What is required: Repeat each entry below without omitting a single word.
**********
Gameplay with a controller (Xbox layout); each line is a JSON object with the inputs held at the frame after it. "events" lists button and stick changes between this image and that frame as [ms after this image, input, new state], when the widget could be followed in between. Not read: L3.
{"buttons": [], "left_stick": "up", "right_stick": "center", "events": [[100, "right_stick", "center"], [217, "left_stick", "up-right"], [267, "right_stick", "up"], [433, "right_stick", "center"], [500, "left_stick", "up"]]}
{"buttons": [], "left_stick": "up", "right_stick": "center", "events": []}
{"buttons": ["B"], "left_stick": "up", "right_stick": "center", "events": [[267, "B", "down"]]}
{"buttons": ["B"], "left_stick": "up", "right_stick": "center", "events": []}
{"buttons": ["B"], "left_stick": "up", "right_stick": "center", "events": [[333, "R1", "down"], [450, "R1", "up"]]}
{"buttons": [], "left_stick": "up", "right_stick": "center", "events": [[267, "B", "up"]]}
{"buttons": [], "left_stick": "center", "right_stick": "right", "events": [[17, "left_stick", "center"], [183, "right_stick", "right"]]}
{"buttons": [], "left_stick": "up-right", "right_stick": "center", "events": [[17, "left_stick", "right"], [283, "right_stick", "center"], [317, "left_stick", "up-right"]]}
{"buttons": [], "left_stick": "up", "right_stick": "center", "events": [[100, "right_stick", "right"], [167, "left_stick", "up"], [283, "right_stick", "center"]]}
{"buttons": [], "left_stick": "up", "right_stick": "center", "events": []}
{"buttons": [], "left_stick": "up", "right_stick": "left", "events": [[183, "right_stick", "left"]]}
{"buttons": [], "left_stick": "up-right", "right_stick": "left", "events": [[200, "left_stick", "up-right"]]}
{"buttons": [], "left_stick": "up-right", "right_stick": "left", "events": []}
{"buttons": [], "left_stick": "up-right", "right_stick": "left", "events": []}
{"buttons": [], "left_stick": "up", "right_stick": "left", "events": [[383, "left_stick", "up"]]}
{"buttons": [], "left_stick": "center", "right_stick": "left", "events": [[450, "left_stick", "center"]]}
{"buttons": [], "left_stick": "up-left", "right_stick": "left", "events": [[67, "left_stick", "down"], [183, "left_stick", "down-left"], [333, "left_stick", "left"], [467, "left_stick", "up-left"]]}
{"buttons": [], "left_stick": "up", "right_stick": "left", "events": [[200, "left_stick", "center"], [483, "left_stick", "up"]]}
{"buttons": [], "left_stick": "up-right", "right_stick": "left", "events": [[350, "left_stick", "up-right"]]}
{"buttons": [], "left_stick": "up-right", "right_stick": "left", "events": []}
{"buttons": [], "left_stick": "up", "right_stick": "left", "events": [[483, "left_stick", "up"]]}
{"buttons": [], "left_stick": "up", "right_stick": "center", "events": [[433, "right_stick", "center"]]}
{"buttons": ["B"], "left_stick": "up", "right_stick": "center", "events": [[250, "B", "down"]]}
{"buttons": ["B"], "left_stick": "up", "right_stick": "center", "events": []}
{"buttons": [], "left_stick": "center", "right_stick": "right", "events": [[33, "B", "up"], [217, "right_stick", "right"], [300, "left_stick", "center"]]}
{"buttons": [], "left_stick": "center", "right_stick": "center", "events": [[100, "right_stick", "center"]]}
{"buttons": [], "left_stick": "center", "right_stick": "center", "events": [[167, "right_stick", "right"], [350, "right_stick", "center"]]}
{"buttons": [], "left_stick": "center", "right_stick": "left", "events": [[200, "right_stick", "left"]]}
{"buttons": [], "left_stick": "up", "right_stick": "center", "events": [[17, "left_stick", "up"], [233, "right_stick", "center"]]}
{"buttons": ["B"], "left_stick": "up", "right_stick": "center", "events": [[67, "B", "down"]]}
**********
Expected output:
Gameplay with a controller (Xbox layout); each line is a JSON object with the inputs held at the frame after it. "events" lists button and stick changes between this image and that frame as [ms after this image, input, new state], when the widget could be followed in between. Not read: L3.
{"buttons": [], "left_stick": "up", "right_stick": "center", "events": [[100, "right_stick", "center"], [217, "left_stick", "up-right"], [267, "right_stick", "up"], [433, "right_stick", "center"], [500, "left_stick", "up"]]}
{"buttons": [], "left_stick": "up", "right_stick": "center", "events": []}
{"buttons": ["B"], "left_stick": "up", "right_stick": "center", "events": [[267, "B", "down"]]}
{"buttons": ["B"], "left_stick": "up", "right_stick": "center", "events": []}
{"buttons": ["B"], "left_stick": "up", "right_stick": "center", "events": [[333, "R1", "down"], [450, "R1", "up"]]}
{"buttons": [], "left_stick": "up", "right_stick": "center", "events": [[267, "B", "up"]]}
{"buttons": [], "left_stick": "center", "right_stick": "right", "events": [[17, "left_stick", "center"], [183, "right_stick", "right"]]}
{"buttons": [], "left_stick": "up-right", "right_stick": "center", "events": [[17, "left_stick", "right"], [283, "right_stick", "center"], [317, "left_stick", "up-right"]]}
{"buttons": [], "left_stick": "up", "right_stick": "center", "events": [[100, "right_stick", "right"], [167, "left_stick", "up"], [283, "right_stick", "center"]]}
{"buttons": [], "left_stick": "up", "right_stick": "center", "events": []}
{"buttons": [], "left_stick": "up", "right_stick": "left", "events": [[183, "right_stick", "left"]]}
{"buttons": [], "left_stick": "up-right", "right_stick": "left", "events": [[200, "left_stick", "up-right"]]}
{"buttons": [], "left_stick": "up-right", "right_stick": "left", "events": []}
{"buttons": [], "left_stick": "up-right", "right_stick": "left", "events": []}
{"buttons": [], "left_stick": "up", "right_stick": "left", "events": [[383, "left_stick", "up"]]}
{"buttons": [], "left_stick": "center", "right_stick": "left", "events": [[450, "left_stick", "center"]]}
{"buttons": [], "left_stick": "up-left", "right_stick": "left", "events": [[67, "left_stick", "down"], [183, "left_stick", "down-left"], [333, "left_stick", "left"], [467, "left_stick", "up-left"]]}
{"buttons": [], "left_stick": "up", "right_stick": "left", "events": [[200, "left_stick", "center"], [483, "left_stick", "up"]]}
{"buttons": [], "left_stick": "up-right", "right_stick": "left", "events": [[350, "left_stick", "up-right"]]}
{"buttons": [], "left_stick": "up-right", "right_stick": "left", "events": []}
{"buttons": [], "left_stick": "up", "right_stick": "left", "events": [[483, "left_stick", "up"]]}
{"buttons": [], "left_stick": "up", "right_stick": "center", "events": [[433, "right_stick", "center"]]}
{"buttons": ["B"], "left_stick": "up", "right_stick": "center", "events": [[250, "B", "down"]]}
{"buttons": ["B"], "left_stick": "up", "right_stick": "center", "events": []}
{"buttons": [], "left_stick": "center", "right_stick": "right", "events": [[33, "B", "up"], [217, "right_stick", "right"], [300, "left_stick", "center"]]}
{"buttons": [], "left_stick": "center", "right_stick": "center", "events": [[100, "right_stick", "center"]]}
{"buttons": [], "left_stick": "center", "right_stick": "center", "events": [[167, "right_stick", "right"], [350, "right_stick", "center"]]}
{"buttons": [], "left_stick": "center", "right_stick": "left", "events": [[200, "right_stick", "left"]]}
{"buttons": [], "left_stick": "up", "right_stick": "center", "events": [[17, "left_stick", "up"], [233, "right_stick", "center"]]}
{"buttons": ["B"], "left_stick": "up", "right_stick": "center", "events": [[67, "B", "down"]]}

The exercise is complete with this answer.